Workers just out of school know all about computers since they have been using them all their lives. So they put in a day’s work on their desktop (The monitor is separate from the keyboard, but no problem — their mom had a home office where she plugged a monitor into her laptop. Same thing, basically.), then turn it off before they leave by… um…
“Hey, how do I turn off this computer?”
“What?! You don’t know how to turn off a computer?”
“Yes, I know how, I just close the cover and the computer turns off. Or goes to sleep, or whatever. The point is, there’s no cover! Wait, there’s an on/off switch! Never mind, I got it!”
(One company’s IT group has put tape over the on/off switches on their desktop computers to keep Gen Z users from killing the power instead of shutting them down. Too many incidents. Which, oddly enough, reminded me of office microcomputers in the 1980s, when coworkers used to dumb terminals would switch off the IBM PCs through force of habit.)
Copiers are magic. Evil magic. One poor fellow kept creating blank copy after blank copy before finally trying the original face down on the scanning surface.
And then there’s the horror of fax machines…Yes, some offices still use fax machines, because a faxed signature is considered “genuine” while a scanned signature — or even a photo of a document taken with a phone—is not. To be honest, I’m not sure even Gen X is old enough to know how to use a fax machine. And the office manager who complained about sending too many faxes “because it cuts into our paper budget,” was a boomer, many years back. (Yes, he thought when we sent a fax that our paper came out the other end. No, it wasn’t my job to explain it.)
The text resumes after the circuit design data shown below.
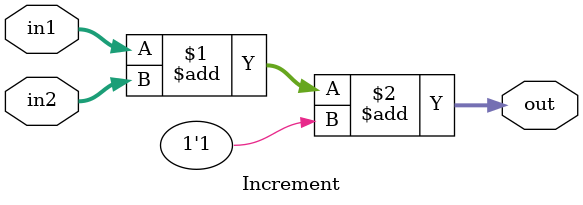
<source format=v>
`timescale 1ns / 1ns
module Increment(
    input [31:0] in1,
    input [31:0] in2,
    output [31:0] out
   );

    assign out = in1 + in2 + 1'b1;

endmodule

</source>
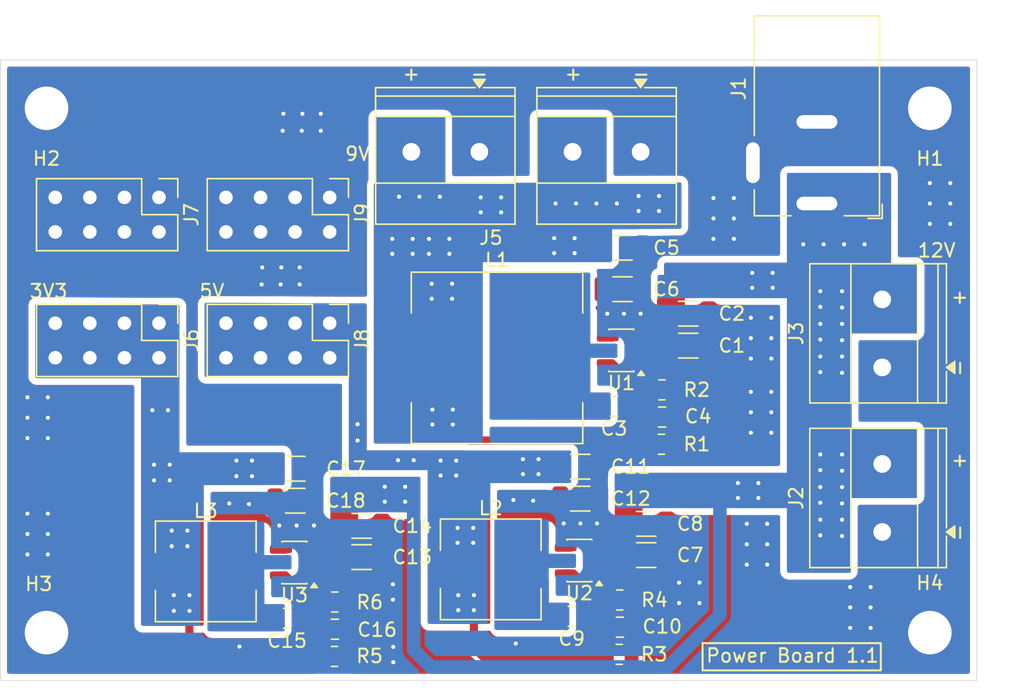
<source format=kicad_pcb>
(kicad_pcb
	(version 20241229)
	(generator "pcbnew")
	(generator_version "9.0")
	(general
		(thickness 1.6)
		(legacy_teardrops no)
	)
	(paper "A4")
	(title_block
		(title "Power_Board")
		(date "2025-12-20")
		(rev "1.1")
		(company "PKl")
	)
	(layers
		(0 "F.Cu" signal)
		(2 "B.Cu" signal)
		(9 "F.Adhes" user "F.Adhesive")
		(11 "B.Adhes" user "B.Adhesive")
		(13 "F.Paste" user)
		(15 "B.Paste" user)
		(5 "F.SilkS" user "F.Silkscreen")
		(7 "B.SilkS" user "B.Silkscreen")
		(1 "F.Mask" user)
		(3 "B.Mask" user)
		(17 "Dwgs.User" user "User.Drawings")
		(19 "Cmts.User" user "User.Comments")
		(21 "Eco1.User" user "User.Eco1")
		(23 "Eco2.User" user "User.Eco2")
		(25 "Edge.Cuts" user)
		(27 "Margin" user)
		(31 "F.CrtYd" user "F.Courtyard")
		(29 "B.CrtYd" user "B.Courtyard")
		(35 "F.Fab" user)
		(33 "B.Fab" user)
		(39 "User.1" user)
		(41 "User.2" user)
		(43 "User.3" user)
		(45 "User.4" user)
	)
	(setup
		(stackup
			(layer "F.SilkS"
				(type "Top Silk Screen")
			)
			(layer "F.Paste"
				(type "Top Solder Paste")
			)
			(layer "F.Mask"
				(type "Top Solder Mask")
				(thickness 0.01)
			)
			(layer "F.Cu"
				(type "copper")
				(thickness 0.035)
			)
			(layer "dielectric 1"
				(type "core")
				(thickness 1.51)
				(material "FR4")
				(epsilon_r 4.5)
				(loss_tangent 0.02)
			)
			(layer "B.Cu"
				(type "copper")
				(thickness 0.035)
			)
			(layer "B.Mask"
				(type "Bottom Solder Mask")
				(thickness 0.01)
			)
			(layer "B.Paste"
				(type "Bottom Solder Paste")
			)
			(layer "B.SilkS"
				(type "Bottom Silk Screen")
			)
			(copper_finish "None")
			(dielectric_constraints no)
		)
		(pad_to_mask_clearance 0)
		(allow_soldermask_bridges_in_footprints no)
		(tenting front back)
		(pcbplotparams
			(layerselection 0x00000000_00000000_55555555_5755f5ff)
			(plot_on_all_layers_selection 0x00000000_00000000_00000000_00000000)
			(disableapertmacros no)
			(usegerberextensions no)
			(usegerberattributes yes)
			(usegerberadvancedattributes yes)
			(creategerberjobfile yes)
			(dashed_line_dash_ratio 12.000000)
			(dashed_line_gap_ratio 3.000000)
			(svgprecision 4)
			(plotframeref no)
			(mode 1)
			(useauxorigin no)
			(hpglpennumber 1)
			(hpglpenspeed 20)
			(hpglpendiameter 15.000000)
			(pdf_front_fp_property_popups yes)
			(pdf_back_fp_property_popups yes)
			(pdf_metadata yes)
			(pdf_single_document no)
			(dxfpolygonmode yes)
			(dxfimperialunits yes)
			(dxfusepcbnewfont yes)
			(psnegative no)
			(psa4output no)
			(plot_black_and_white yes)
			(sketchpadsonfab no)
			(plotpadnumbers no)
			(hidednponfab no)
			(sketchdnponfab yes)
			(crossoutdnponfab yes)
			(subtractmaskfromsilk no)
			(outputformat 1)
			(mirror no)
			(drillshape 0)
			(scaleselection 1)
			(outputdirectory "PROD/")
		)
	)
	(net 0 "")
	(net 1 "GND")
	(net 2 "12V")
	(net 3 "9V")
	(net 4 "5V")
	(net 5 "3V3")
	(net 6 "Net-(U1-SW)")
	(net 7 "Net-(U1-BST)")
	(net 8 "Net-(U1-FB)")
	(net 9 "Net-(C5-Pad2)")
	(net 10 "Net-(U2-SW)")
	(net 11 "Net-(U2-BST)")
	(net 12 "Net-(U2-FB)")
	(net 13 "Net-(C11-Pad2)")
	(net 14 "Net-(U3-BST)")
	(net 15 "Net-(U3-SW)")
	(net 16 "Net-(U3-FB)")
	(net 17 "Net-(C17-Pad2)")
	(footprint "Connector_PinHeader_2.54mm:PinHeader_2x04_P2.54mm_Vertical" (layer "F.Cu") (at 133.365 87.8 -90))
	(footprint "Inductor_SMD:L_12x12mm_H8mm" (layer "F.Cu") (at 158.2 90.35 180))
	(footprint "Capacitor_SMD:C_0805_2012Metric" (layer "F.Cu") (at 163.6875 109.35))
	(footprint "TerminalBlock_Phoenix:TerminalBlock_Phoenix_MKDS-1,5-2_1x02_P5.00mm_Horizontal" (layer "F.Cu") (at 186.5 103.15 90))
	(footprint "Capacitor_SMD:C_1206_3216Metric" (layer "F.Cu") (at 169.1625 102.55))
	(footprint "Capacitor_SMD:C_1206_3216Metric" (layer "F.Cu") (at 172.25 87.1))
	(footprint "MountingHole:MountingHole_3.2mm_M3_DIN965_Pad" (layer "F.Cu") (at 125.1 72))
	(footprint "Resistor_SMD:R_0805_2012Metric" (layer "F.Cu") (at 170.3125 92.7))
	(footprint "Package_TO_SOT_SMD:TSOT-23-6" (layer "F.Cu") (at 143.3125 105.4 180))
	(footprint "Capacitor_SMD:C_1206_3216Metric" (layer "F.Cu") (at 172.25 89.45))
	(footprint "Inductor_SMD:L_7.3x7.3_H3.5" (layer "F.Cu") (at 136.8 106.05 180))
	(footprint "Resistor_SMD:R_0805_2012Metric" (layer "F.Cu") (at 170.275 96.7))
	(footprint "Capacitor_SMD:C_1206_3216Metric" (layer "F.Cu") (at 167.425 85.3))
	(footprint "Capacitor_SMD:C_1206_3216Metric" (layer "F.Cu") (at 148.25 105))
	(footprint "Capacitor_SMD:C_1206_3216Metric" (layer "F.Cu") (at 167.425 82.25))
	(footprint "Capacitor_SMD:C_1206_3216Metric" (layer "F.Cu") (at 164.3125 100.7))
	(footprint "Connector_PinHeader_2.54mm:PinHeader_2x04_P2.54mm_Vertical" (layer "F.Cu") (at 133.365 78.55 -90))
	(footprint "Resistor_SMD:R_0805_2012Metric" (layer "F.Cu") (at 146.275 108.3))
	(footprint "Capacitor_SMD:C_0805_2012Metric" (layer "F.Cu") (at 167.225 110.15))
	(footprint "Capacitor_SMD:C_1206_3216Metric" (layer "F.Cu") (at 169.1625 104.85))
	(footprint "Connector_PinHeader_2.54mm:PinHeader_2x04_P2.54mm_Vertical" (layer "F.Cu") (at 145.905 78.55 -90))
	(footprint "Package_TO_SOT_SMD:TSOT-23-6" (layer "F.Cu") (at 167.3375 89.8 180))
	(footprint "Resistor_SMD:R_0805_2012Metric" (layer "F.Cu") (at 167.175 112.15))
	(footprint "Capacitor_SMD:C_0805_2012Metric" (layer "F.Cu") (at 166.8 93.9))
	(footprint "TerminalBlock_Phoenix:TerminalBlock_Phoenix_MKDS-1,5-2_1x02_P5.00mm_Horizontal" (layer "F.Cu") (at 156.9 75.2 180))
	(footprint "Capacitor_SMD:C_0805_2012Metric" (layer "F.Cu") (at 146.2875 110.3))
	(footprint "Package_TO_SOT_SMD:TSOT-23-6" (layer "F.Cu") (at 164.25 105.25 180))
	(footprint "TerminalBlock_Phoenix:TerminalBlock_Phoenix_MKDS-1,5-2_1x02_P5.00mm_Horizontal" (layer "F.Cu") (at 168.75 75.2 180))
	(footprint "Resistor_SMD:R_0805_2012Metric" (layer "F.Cu") (at 146.2625 112.3))
	(footprint "Capacitor_SMD:C_1206_3216Metric" (layer "F.Cu") (at 148.25 102.7))
	(footprint "Resistor_SMD:R_0805_2012Metric" (layer "F.Cu") (at 167.2125 108.15))
	(footprint "MountingHole:MountingHole_3.2mm_M3_DIN965_Pad" (layer "F.Cu") (at 125.1 110.55))
	(footprint "Capacitor_SMD:C_1206_3216Metric" (layer "F.Cu") (at 143.375 98.5))
	(footprint "Inductor_SMD:L_7.3x7.3_H3.5" (layer "F.Cu") (at 157.7375 105.9 180))
	(footprint "TerminalBlock_Phoenix:TerminalBlock_Phoenix_MKDS-1,5-2_1x02_P5.00mm_Horizontal" (layer "F.Cu") (at 186.5 91.05 90))
	(footprint "Capacitor_SMD:C_0805_2012Metric" (layer "F.Cu") (at 142.775 109.5))
	(footprint "Capacitor_SMD:C_1206_3216Metric" (layer "F.Cu") (at 143.375 100.85))
	(footprint "Connector_PinHeader_2.54mm:PinHeader_2x04_P2.54mm_Vertical"
		(layer "F.Cu")
		(uuid "dd1a10eb-e921-42b5-9975-bf38a677276f")
		(at 145.905 87.8 -90)
		(descr "Through hole straight pin header, 2x04, 2.54mm pitch, double rows")
		(tags "Through hole pin header THT 2x04 2.54mm double row")
		(property "Reference" "J8"
			(at 1.27 -2.38 90)
			(layer "F.SilkS")
			(uuid "6d7b8b62-eee4-470d-bc89-25ce5c94e723")
			(effects
				(font
					(size 1 1)
					(thickness 0.15)
				)
			)
		)
		(property "Value" "5V"
			(at 1.27 10 90)
			(layer "F.Fab")
			(uuid "d85af094-9a25-480a-86c5-240cd9ceed50")
			(effects
				(font
					(size 1 1)
					(thickness 0.15)
				)
			)
		)
		(property "Datasheet" "~"
			(at 0 0 90)
			(layer "F.Fab")
			(hide yes)
			(uuid "dbb9b47f-edce-48d9-ab36-f94f1f2c0b4e")
			(effects
				(font
					(size 1.27 1.27)
					(thickness 0.15)
				)
			)
		)
		(property "Description" "Generic connector, double row, 02x04, odd/even pin numbering scheme (row 1 odd numbers, row 2 even numbers), script generated (kicad-library-utils/schlib/autogen/connector/)"
			(at 0 0 90)
			(layer "F.Fab")
			(hide yes)
			(uuid "35b53b96-3cae-41d7-8a5d-2bb9d10c34b1")
			(effects
				(font
					(size 1.27 1.27)
					(thickness 0.15)
				)
			)
		)
		(property ki_fp_filters "Connector*:*_2x??_*")
		(path "/d4a46dfa-ef0a-4ea8-8b08-9b9383717579")
		(sheetname "/")
		(sheetfile "Power_Board.kicad_sch")
		(attr through_hole)
		(fp_line
			(start -1.38 9)
			(end 3.92 9)
			(stroke
				(width 0.12)
				(type solid)
			)
			(layer "F.SilkS")
			(uuid "b70d4406-4895-4cae-9798-d6f69f518abf")
		)
		(fp_line
			(start -1.38 1.27)
			(end -1.38 9)
			(stroke
				(width 0.12)
				(type solid)
			)
			(layer "F.SilkS")
			(uuid "319f99dc-c65c-403b-8697-a0617ce816df")
		)
		(fp_line
			(start -1.38 1.27)
			(end 1.27 1.27)
			(stroke
				(width 0.12)
				(type solid)
			)
			(layer "F.SilkS")
			(uuid "c733943c-0de3-45ac-ba83-8d43bb4b2dda")
		)
		(fp_line
			(start 1.27 1.27)
			(end 1.27 -1.38)
			(stroke
				(width 0.12)
				(type solid)
			)
			(layer "F.SilkS")
			(uuid "d5f360a7-5faa-4a7c-82e0-f8d8eb712075")
		)
		(fp_line
			(start -1.38 0)
			(end -1.38 -1.38)
			(stroke
				(width 0.12)
				(type solid)
			)
			(layer "F.SilkS")
			(uuid "30354313-a489-4a37-b349-41cccbb3657d")
		)
		(fp_line
			(start -1.38 -1.38)
			(end 0 -1.38)
			(stroke
				(width 0.12)
				(type solid)
			)
			(layer "F.SilkS")
			(uuid "0be8445b-ee1f-4587-9255-8f3ad8ea803d")
		)
		(fp_line
			(start 1.27 -1.38)
			(end 3.92 -1.38)
			(stroke
				(width 0.12)
				(type solid)
			)
			(layer "F.SilkS")
			(uuid "74c00485-167c-4ca0-8a5c-2e8caaf66808")
		)
		(fp_line
			(start 3.92 -1.38)
			(end 3.92 9)
			(stroke
				(width 0.12)
				(type solid)
			)
			(layer "F.SilkS")
			(uuid "a5694077-0a09-43ca-a598-b2fc3346d53f")
		)
		(fp_line
			(start -1.77 9.39)
			(end 4.32 9.39)
			(stroke
				(width 0.05)
				(type solid)
			)
			(layer "F.CrtYd")
			(uuid "7c8d46bc-abbc-4e40-873d-77e61cb86c40")
		)
		(fp_line
			(start 4.32 9.39)
			(end 4.32 -1.77)
			(stroke
				(width 0.05)
				(type solid)
			)
			(layer "F.CrtYd")
			(uuid "68df5c95-e306-46a7-a38a-505a2a7c2a48")
		)
		(fp_line
			(start -1.77 -1.77)
			(end -1.77 9.39)
			(stroke
				(width 0.05)
				(type solid)
			)
			(layer "F.CrtYd")
			(uuid "cdf830a5-9d43-4d10-89ad-0a2ec8278b6e")
		)
		(fp_line
			(start 4.32 -1.77)
			(end -1.77 -1.77)
			(stroke
				(width 0.05)
				(type solid)
			)
			(layer "F.CrtYd")
			(uuid "e6c82bf9-bf29-4f86-b74f-c9eb5232d4c9")
		)
		(fp_line
			(start -1.27 8.89)
			(end -1.27 0)
			(stroke
				(width 0.1)
				(type solid)
			)
			(layer "F.Fab")
			(uuid "0c6a73d4-a24a-4f29-8c24-0aa24ae8331f")
		)
		(fp_line
			(start 3.81 8.89)
			(end -1.27 8.89)
			(stroke
				(width 0.1)
				(type solid)
			)
			(layer "F.Fab")
			(uuid "300a9a9a-465d-4827-acdb-6cb27905b5dd")
		)
		(fp_line
			(start -1.27 0)
			(end 0 -1.27)
			(stroke
				(width 0.1)
				(type solid)
			)
			(layer "F.Fab")
			(uuid "943b4928-4517-41d6-aafe-355b1de1de7f")
		)
		(fp_line
			(start 0 -1.27)
			(end 3.81 -1.27)
			(stroke
				(width 0.1)
				(type solid)
			)
			(layer "F.Fab")
			(uuid "4c16a19a-0eb4-447c-a577-d09113c683cd")
		)
		(fp_line
			(start 3.81 -1.27)
			(end 3.81 8.89)
			(stroke
				(width 0.1)
				(type solid)
			)
			(layer "F.Fab")
			(uuid "15e70d18-4955-4861-acc7-ec26b01d9c65")
		)
		(fp_text user "${REFERENCE}"
			(at 1.27 3.81 0)
			(layer "F.Fab")
			(uuid "92df4c2d-5513-4754-a813-4c09555322e3")
			(effects
				(font
					(size 1 1)
					(thickness 0.15)
				)
			)
		)
		(pad "1" thru_hole rect
			(at 0 0 270)
			(size 1.7 1.7)
			(drill 1)
			(layers "*.Cu" "*.Mask")
			(remove_unused_layers no)
			(net 4 "5V")
			(pinfunction "Pin_1")
			(pintype "passive")
			(uuid "87e8e0c5-c988-4619-8bc2-c0d4b429350d")
		)
		(pad "2" thru_hole circle
			(at 2.54 0 270)
			(size 1.7 1.7)
			(drill 1)
			(layers "*.Cu" "*.Mask")
			(remove_unused_layers no)
			(net 4 "5V")
			(pinfunction "Pin_2")
			(pintype "passive")
			(uuid "f6fcb401-5112-4fec-a9f6-04ae67b032a
... [191969 chars truncated]
</source>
To be fair, as The Guardian article points out, the younger generation is not actually “tech savvy,” they are phone savvy. They are accustomed to learning apps designed to be “intuitive” to people familiar with touch screens and built-in cameras, not people who grew up with hard copies of documents and sending things through the mail physically.
On the plus side, they also grew up without manuals, so learning by experimentation is natural. Eventually, they figure stuff out.
And if not, they can go looking for some old folks who know how this ancient technology is supposed to work!